Specific Strategies for Teachers

Educators should create an environment of acceptance and understanding in the classroom, and encourage peers to accept the student with speech impairment. Practice and maintain easy and effective communication skills by modeling good listening skills and by facilitating participation of all students in classroom discussions and activities. If a student requires a sign language interpreter or the use of augmentative communication, provide adequate space and time to accommodate these forms of communication.

Some students with severe communication disorders will have deficits with the analytical skills required to read and write. Individual instruction may be necessary to remediate these deficits, but should be provided discreetly to avoid embarrassment and possible resistance. Teachers should constantly model the correct production of sound. Maintain eye contact with the student, then tell her to watch the movements of your mouth when providing direct instruction. Ask her to copy these movements when she produces the sounds.
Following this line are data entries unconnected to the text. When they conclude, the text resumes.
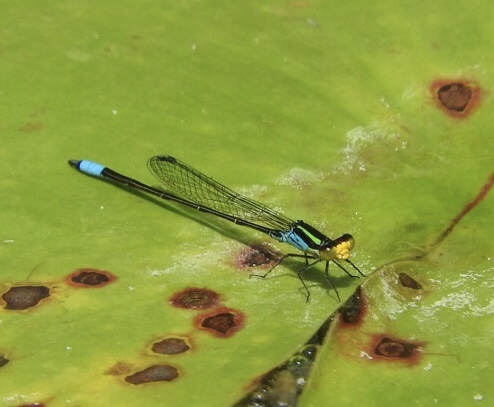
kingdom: Animalia
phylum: Arthropoda
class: Insecta
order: Odonata
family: Coenagrionidae
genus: Neoerythromma
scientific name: Neoerythromma cultellatum
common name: Caribbean yellowface
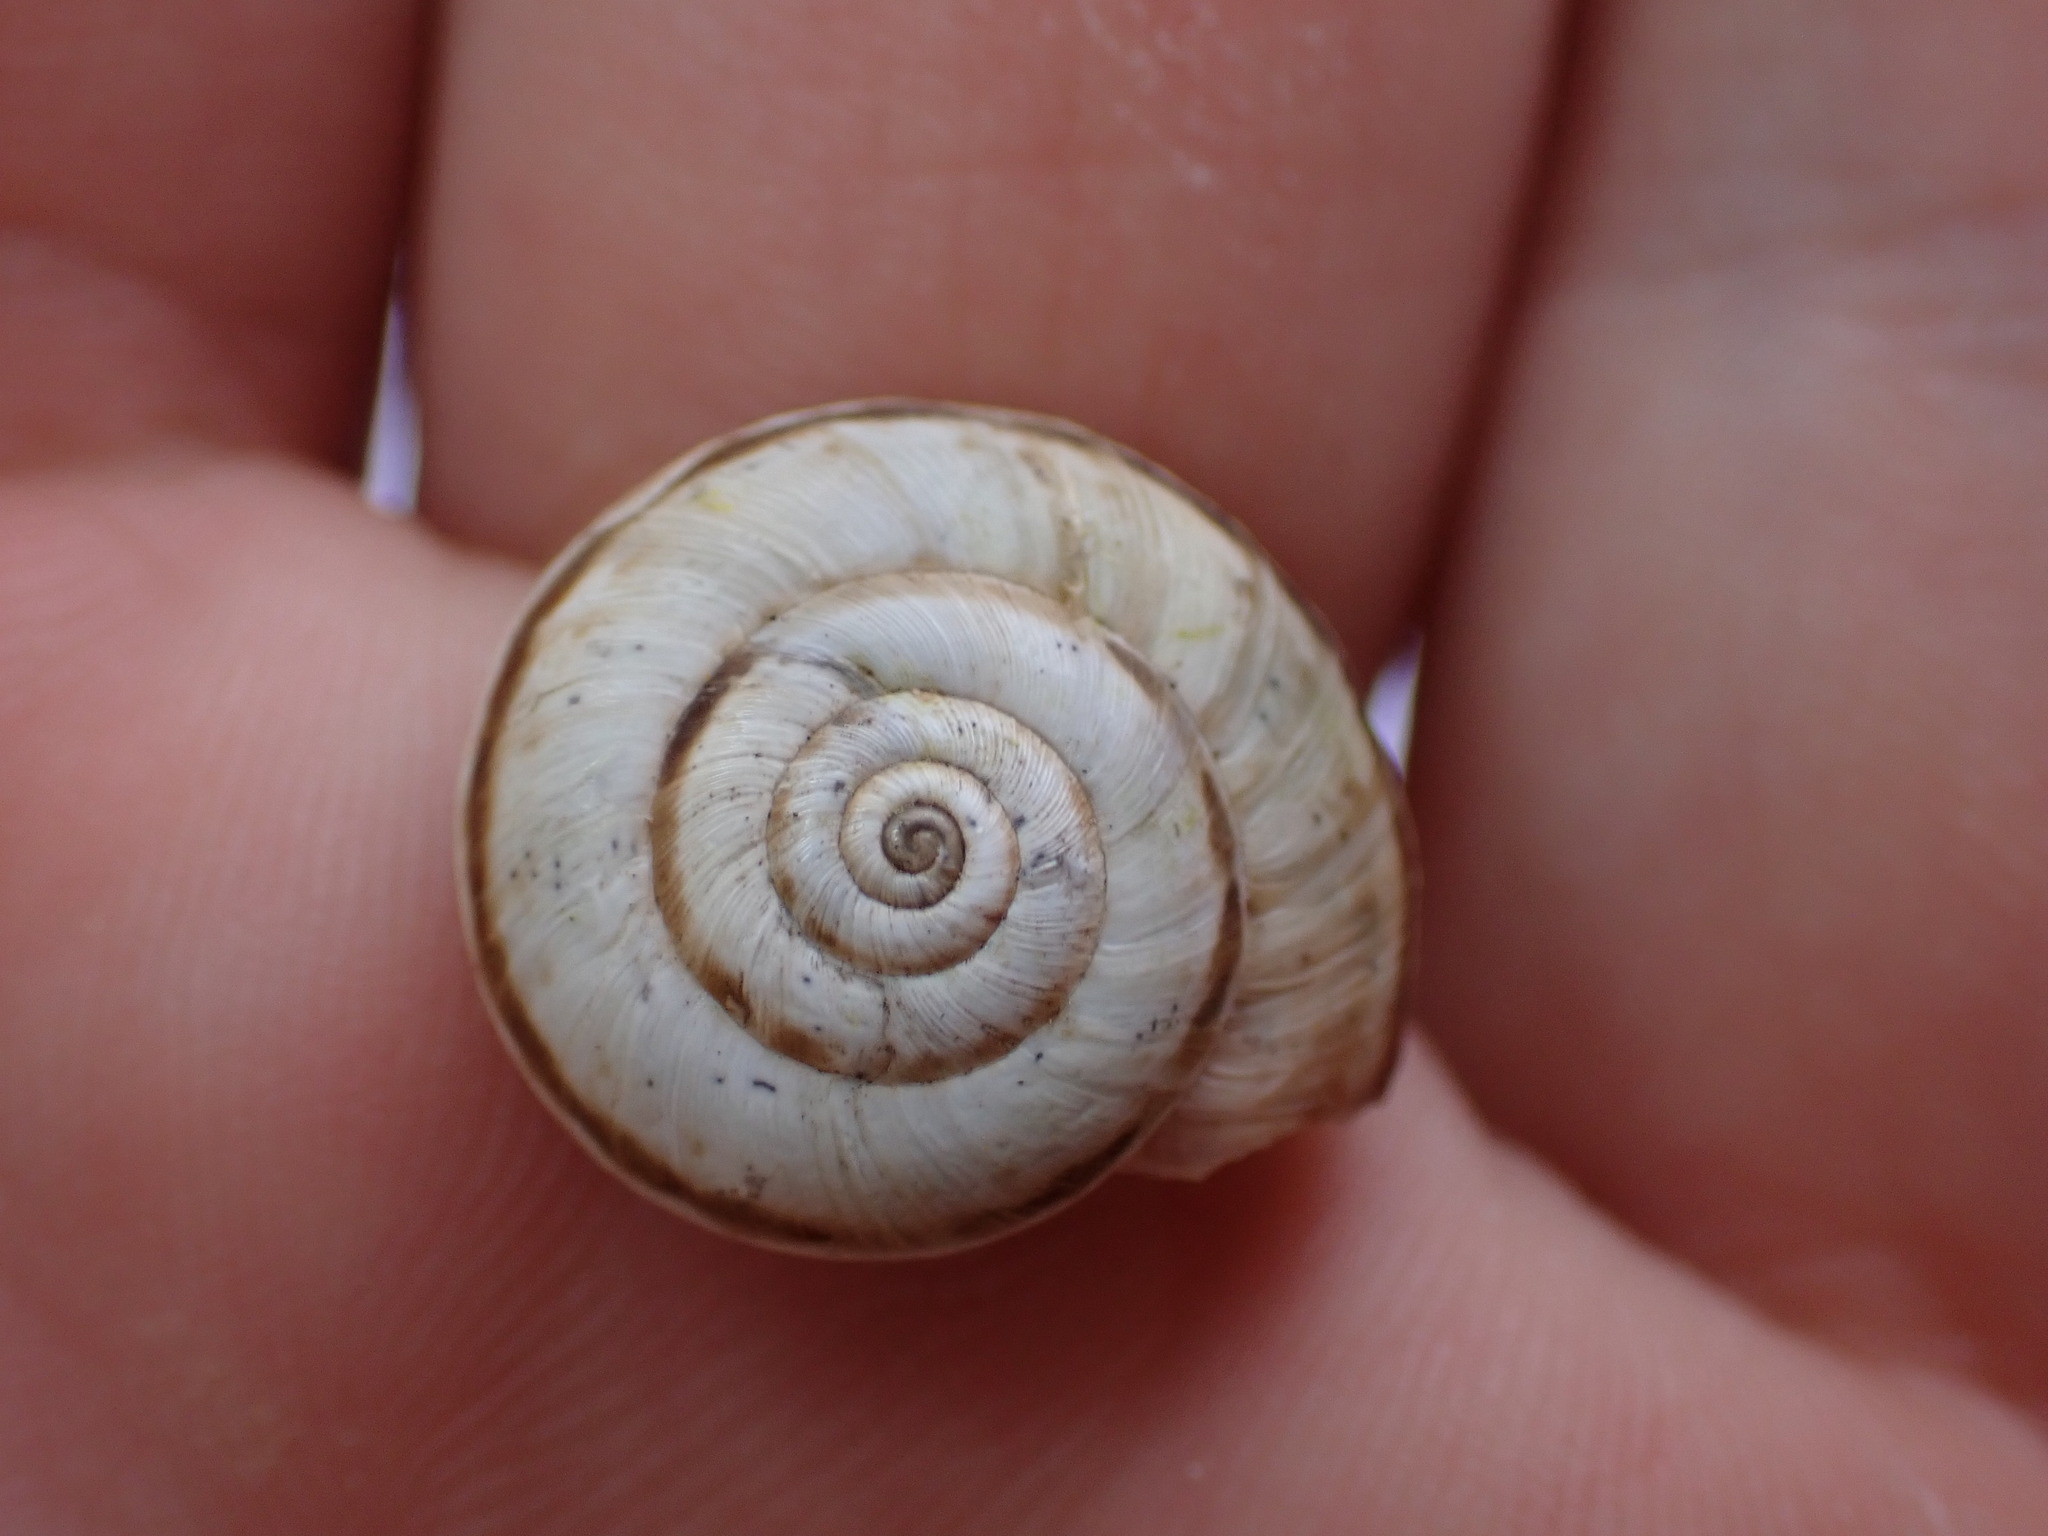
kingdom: Animalia
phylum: Mollusca
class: Gastropoda
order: Stylommatophora
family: Geomitridae
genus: Xerosecta
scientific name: Xerosecta cespitum
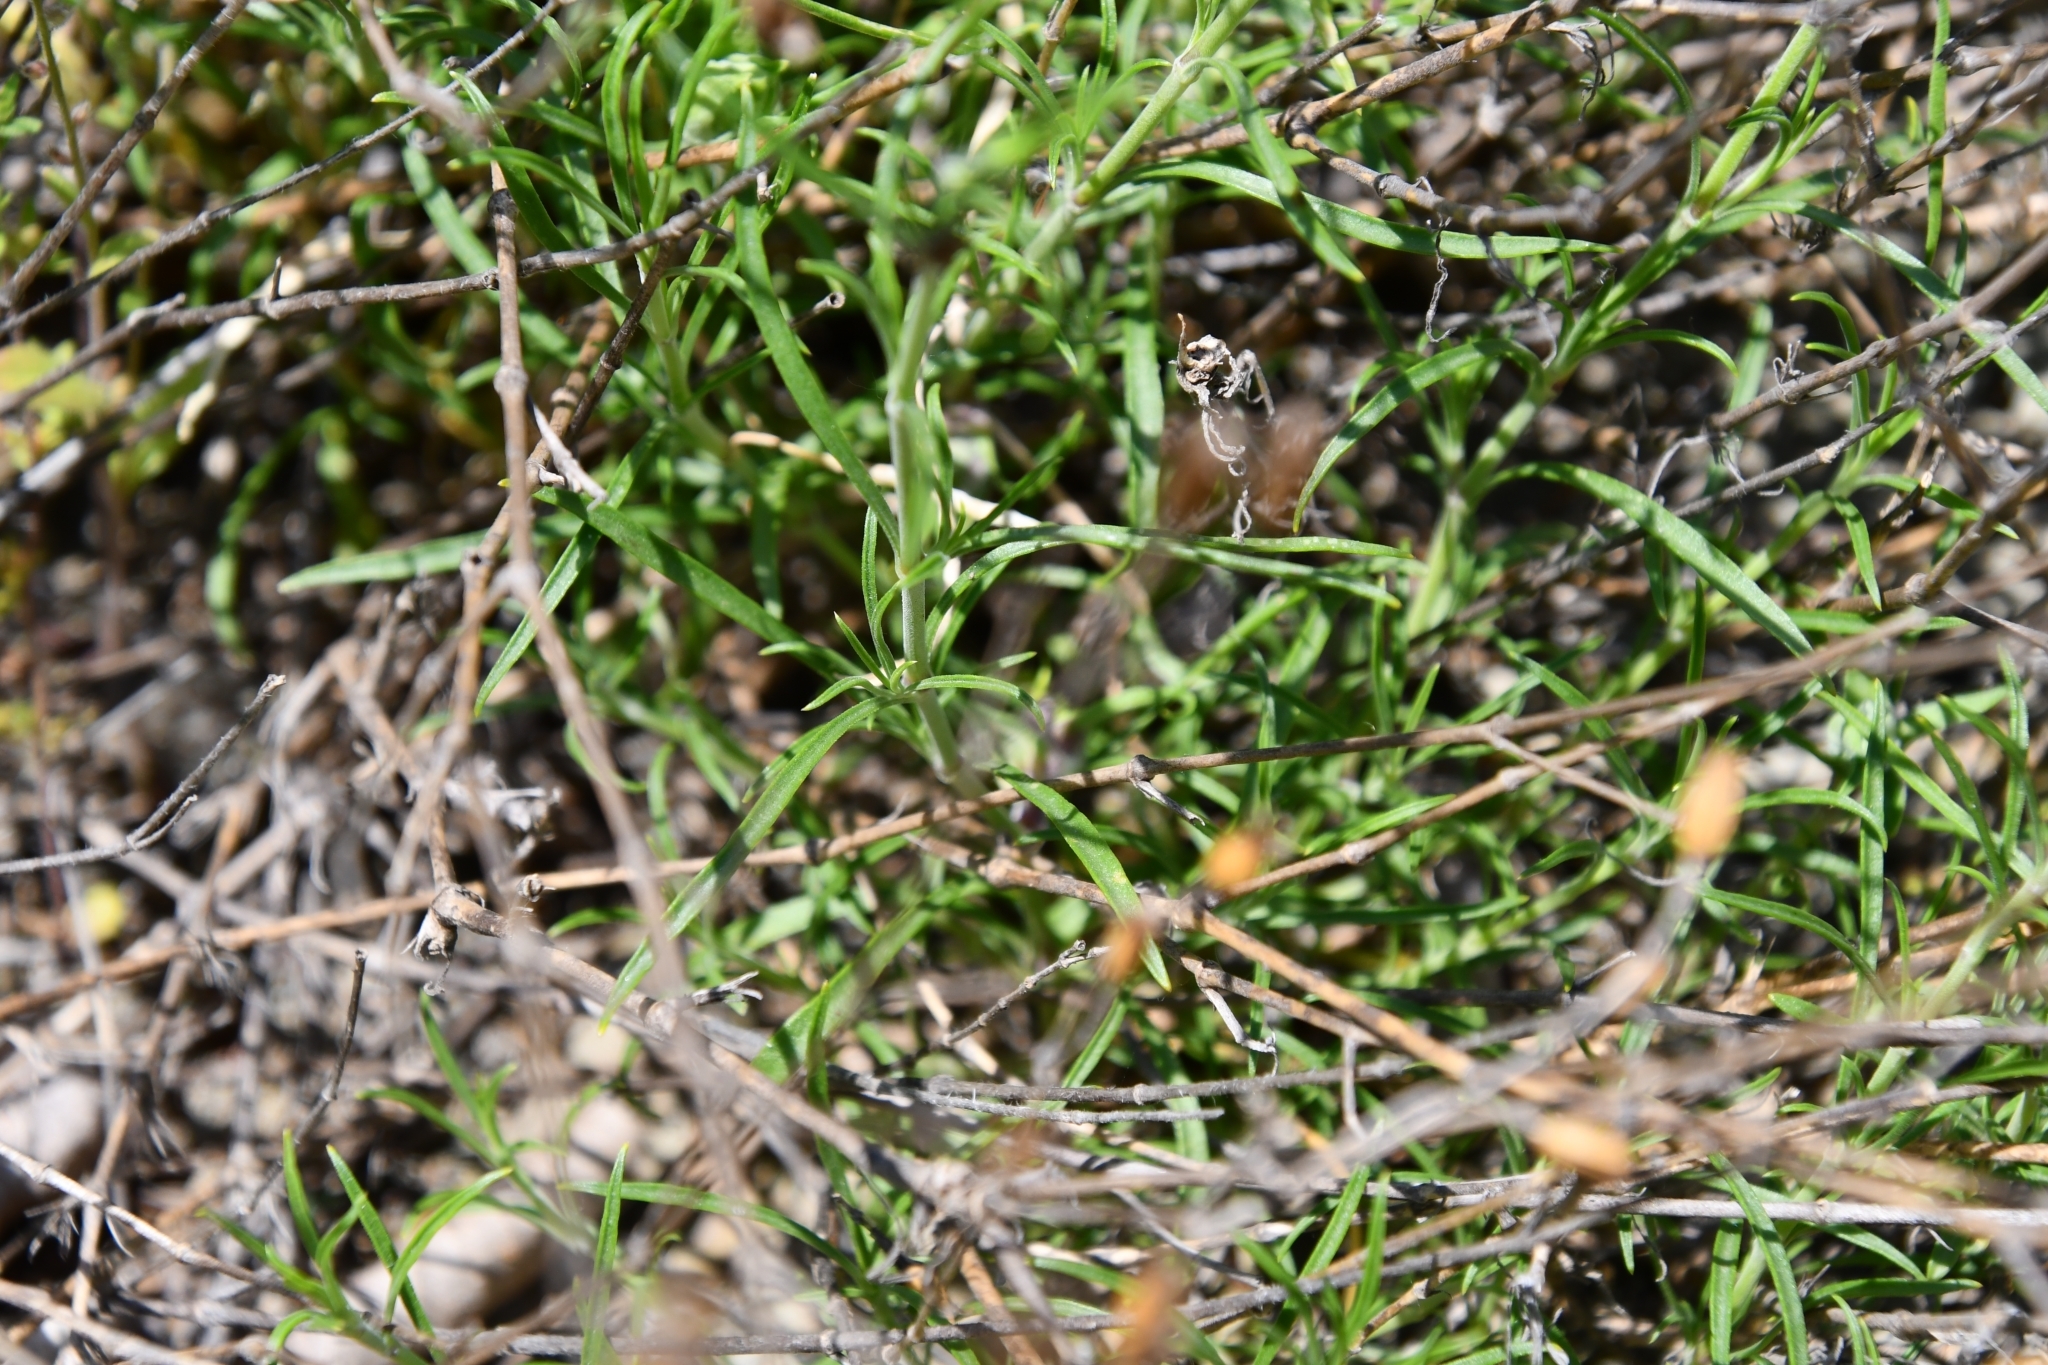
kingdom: Plantae
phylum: Tracheophyta
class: Magnoliopsida
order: Caryophyllales
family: Caryophyllaceae
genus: Silene
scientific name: Silene supina
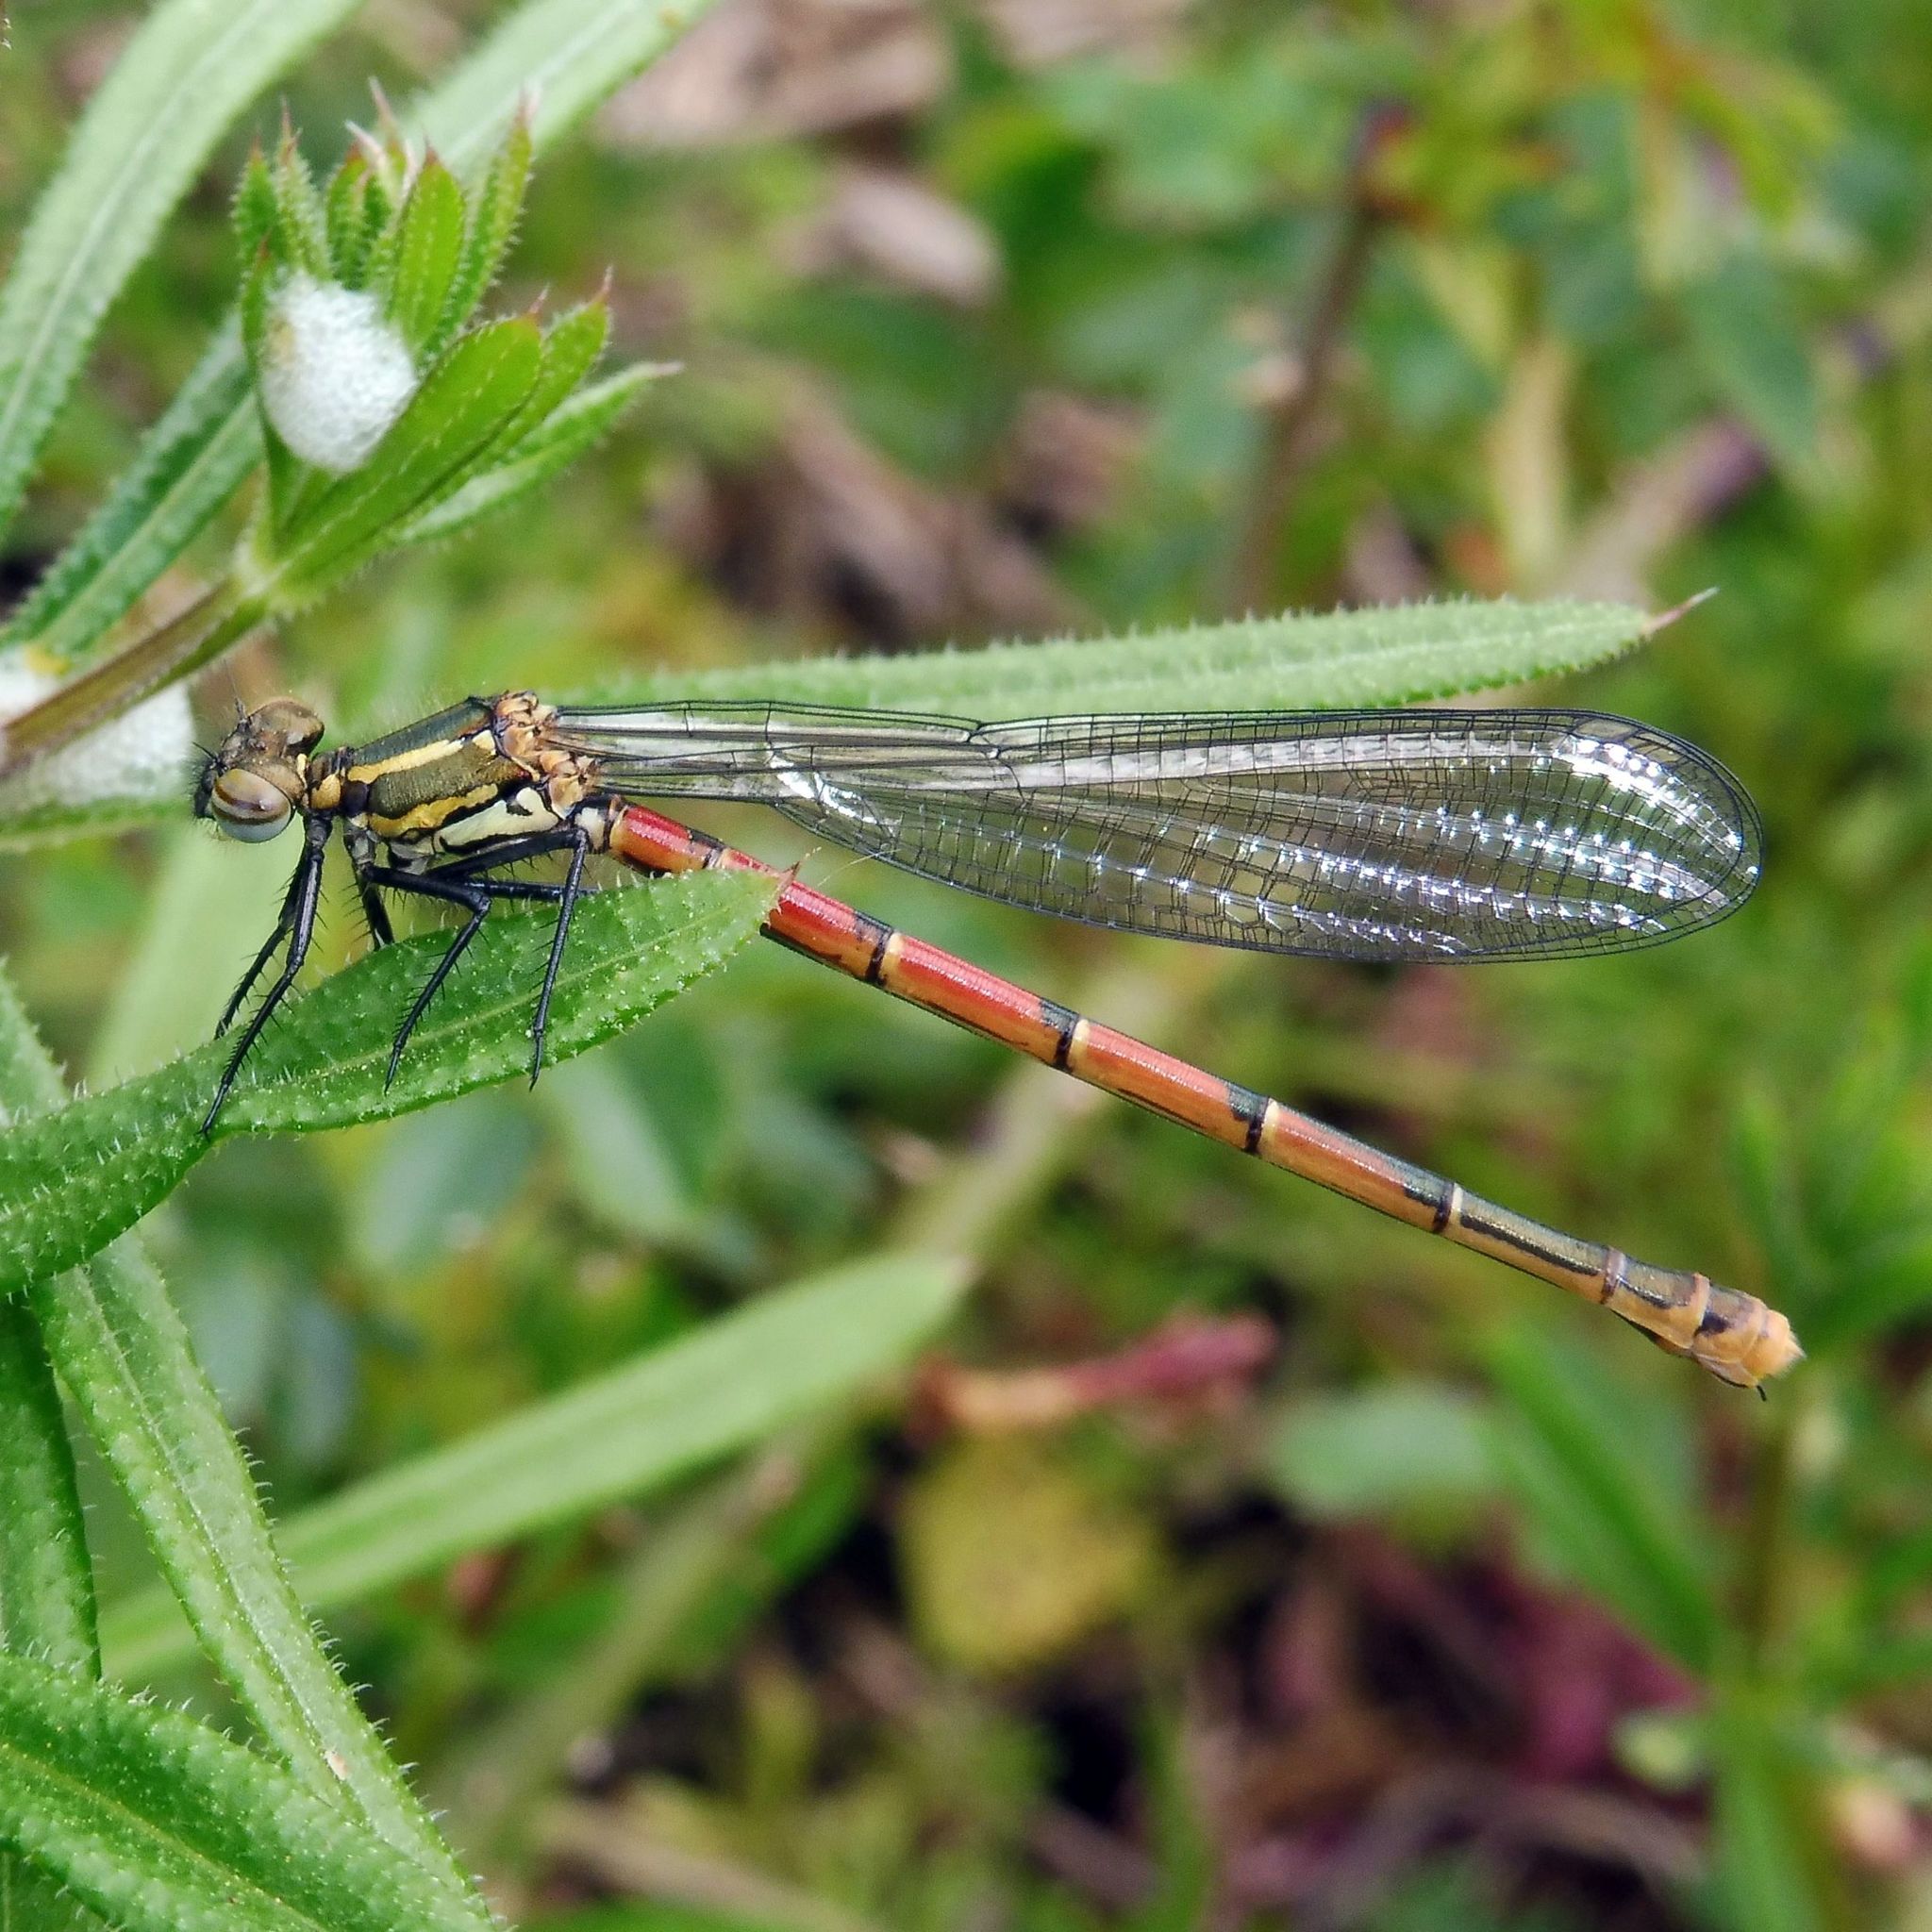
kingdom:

When introducing new vocabulary, help a student with speech impairment practice difficult words. Dividing words into syllables and pronouncing each syllable will improve speech, reading and writing. Using many different listening activities will also aid the student in comprehending and determining her own production of sounds. Ask her if she hears the individual sounds in words by having her answer “yes” or “no.”

More specific teaching strategies for students with communication disorders include:

  • Allowing more time for a student to complete activities, assignments and tests.
  • Having a student sit near you to easily meet her learning needs.
  • Discussing possible areas of difficulty and working with the student to implement accommodations.
  • Always asking before providing assistance, and using positive reinforcement when the student completes an activity independently.
  • Using peer assistance when appropriate.
  • Modifying activities or exercises so assignments can be completed by the student, but providing the same or similar academic objectives.
  • Creating tests that are appropriate for the student with speech impairment (for example, written instead of oral or vice versa.)
  • Providing scribes for test taking if a student needs assistance.
  • Making sure the student understands test instructions completely and providing additional assistance if needed.

Remember, patience is extremely necessary in teaching students with speech impairments. Accepting and accommodating an individual’s speech will benefit educators, classmates, and of course, the student herself by sharpening listening skills and promoting learning and understanding. After all, everyone’s voice deserves to be heard.